Кала Хари прабху, я не зарегистрирована на кришна.ру. можете от меня добавить коммент небольшой?
в MCS есть  русскоязычный преданный, его зовут Говинда Датта прабху, он официально является представителем русскоязычной общины преданных Майапура и  помогает разбираться со всеми специфическими проблемами русскоговорящих преданных.  +91 99 33 011 085.+91 99-33-011085

----------


## Radha Prema dd

Уважаемый Кала Хари Прабху!
Подскажите, пожалуйста, как зовут этого преданного, который попросил Вас выложить на форуме информацию о Русской общине в Маяпуре. Насколько он информирован о положении дел в Русской общине? Можно ли доверять той информации, которую он выкладывает (или просит Вас выложить) на форуме?

----------


## Kala Hari das

> Уважаемый Кала Хари Прабху!
> Подскажите, пожалуйста, как зовут этого преданного, который попросил Вас выложить на форуме информацию о Русской общине в Маяпуре. Насколько он информирован о положении дел в Русской общине? Можно ли доверять той информации, которую он выкладывает (или просит Вас выложить) на форуме?


Харе Кришна! Попросила меня написать эту информацию Ананда Гопика д.д. Она проживает в Майапуре с мужем Баларамачарьей прабху достаточно долго, Баларамачарья прабху так же занимается строительством в Майпуре.

----------


## Radha Prema dd

Дорогая Ананда Гопика!
Да, было бы здорово иметь какого-то "официального представителя русскоязычной общины" в Маяпуре, но, к сожалению, пока такого официального представителя нет, что, слава Богу, совсем не мешает Говинда Датте Прабху, а также другим преданным (включая Вашу семью :smilies: )помогать всем приезжающим.
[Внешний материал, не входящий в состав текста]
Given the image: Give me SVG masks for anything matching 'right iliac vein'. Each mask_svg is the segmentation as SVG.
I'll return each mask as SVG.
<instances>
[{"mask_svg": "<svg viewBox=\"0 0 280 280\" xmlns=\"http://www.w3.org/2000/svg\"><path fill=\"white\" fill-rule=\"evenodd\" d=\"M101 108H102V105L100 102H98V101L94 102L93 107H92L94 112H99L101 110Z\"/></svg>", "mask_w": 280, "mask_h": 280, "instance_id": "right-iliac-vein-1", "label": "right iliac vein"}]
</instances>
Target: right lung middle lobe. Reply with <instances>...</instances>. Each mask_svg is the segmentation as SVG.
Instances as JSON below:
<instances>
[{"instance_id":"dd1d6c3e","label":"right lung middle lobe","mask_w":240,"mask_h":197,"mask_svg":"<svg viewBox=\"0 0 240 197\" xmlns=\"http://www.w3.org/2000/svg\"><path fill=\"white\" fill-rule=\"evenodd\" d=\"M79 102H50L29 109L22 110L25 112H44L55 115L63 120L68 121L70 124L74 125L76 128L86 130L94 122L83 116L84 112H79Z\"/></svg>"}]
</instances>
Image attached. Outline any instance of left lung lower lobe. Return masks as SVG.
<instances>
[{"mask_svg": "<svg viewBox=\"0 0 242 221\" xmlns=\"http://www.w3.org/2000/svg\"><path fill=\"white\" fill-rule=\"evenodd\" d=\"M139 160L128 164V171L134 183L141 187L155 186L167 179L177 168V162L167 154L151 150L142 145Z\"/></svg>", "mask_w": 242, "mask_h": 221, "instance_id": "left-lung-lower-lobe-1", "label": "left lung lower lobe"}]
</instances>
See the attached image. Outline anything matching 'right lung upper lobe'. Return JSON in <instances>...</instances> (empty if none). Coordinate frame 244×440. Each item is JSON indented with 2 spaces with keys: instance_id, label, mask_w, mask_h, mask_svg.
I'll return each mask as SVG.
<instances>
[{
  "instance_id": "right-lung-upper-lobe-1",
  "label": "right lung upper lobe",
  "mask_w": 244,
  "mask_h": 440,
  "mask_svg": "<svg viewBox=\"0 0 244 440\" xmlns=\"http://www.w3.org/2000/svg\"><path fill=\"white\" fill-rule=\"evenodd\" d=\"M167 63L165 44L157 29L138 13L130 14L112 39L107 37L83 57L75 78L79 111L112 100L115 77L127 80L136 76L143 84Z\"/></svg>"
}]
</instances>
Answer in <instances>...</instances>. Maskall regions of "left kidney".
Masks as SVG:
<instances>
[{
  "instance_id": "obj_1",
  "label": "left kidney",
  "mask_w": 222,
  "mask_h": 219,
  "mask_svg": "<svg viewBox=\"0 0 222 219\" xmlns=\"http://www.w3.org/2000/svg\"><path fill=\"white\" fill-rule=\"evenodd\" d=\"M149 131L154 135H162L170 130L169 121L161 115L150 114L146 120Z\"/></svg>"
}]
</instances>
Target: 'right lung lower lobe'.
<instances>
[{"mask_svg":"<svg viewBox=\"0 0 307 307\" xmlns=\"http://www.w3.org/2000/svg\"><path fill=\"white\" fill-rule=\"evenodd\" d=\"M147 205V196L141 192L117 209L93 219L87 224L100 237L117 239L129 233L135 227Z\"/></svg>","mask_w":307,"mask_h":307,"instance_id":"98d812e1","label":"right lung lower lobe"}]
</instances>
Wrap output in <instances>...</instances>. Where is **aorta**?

Официальные представители такого управляющего органа в Маяпуре как МCS, просят не смущаться и обращаться по всем вопросам к ним напрямую. Это:
Гауранга Симха Прабху (он же со-директор Маяпура), Кришна Лаулья Матаджи (менеджер), - но они не говорят по-русски :smilies:  А Говинда Датта Прабху говорит, причем не только по-русски :smilies: 
Кроме того, у нас существует официальный Русский центр. При нем есть Совет, одна из задач которого - это помощь приезжающим. Это:
Джаганнатх Ачарья дас, председатель, сектор нама-хатты, тел +91 974510823
Мадхава Пури дас, сектор харинам, +91 9564050467
Акаршини Гауранги д.д., сектор информации, +91 8944001377
Уттама даси, сектор заботы о преданных,  +91 740 759 36 07
Радха Према даси, сектор образования, +91 9800525611
Вибхавани даси, воскресные программы, +91 8906346362
В последнее время, в Русском центре произошли какие-то изменения (кто-то уехал, кто-то присоединился, кто-то кого-то заменил), но суть осталась ( мы - Ваши слуги). И еще раз: Русский центр - это волонтеры, которые служат, но не управляют, потому что управляющий центр у нас у всех один:
хотела сказать "Кришна", но, если ближе к нашей земной маяпурской общине, то это - MCS.
 встречи в Маяпуре!

----------


## Вова25

Харе Кришна, дорогие преданные. Не подскажете возможно ли приехать в Майяпур чтобы работать на строительстве храма?

----------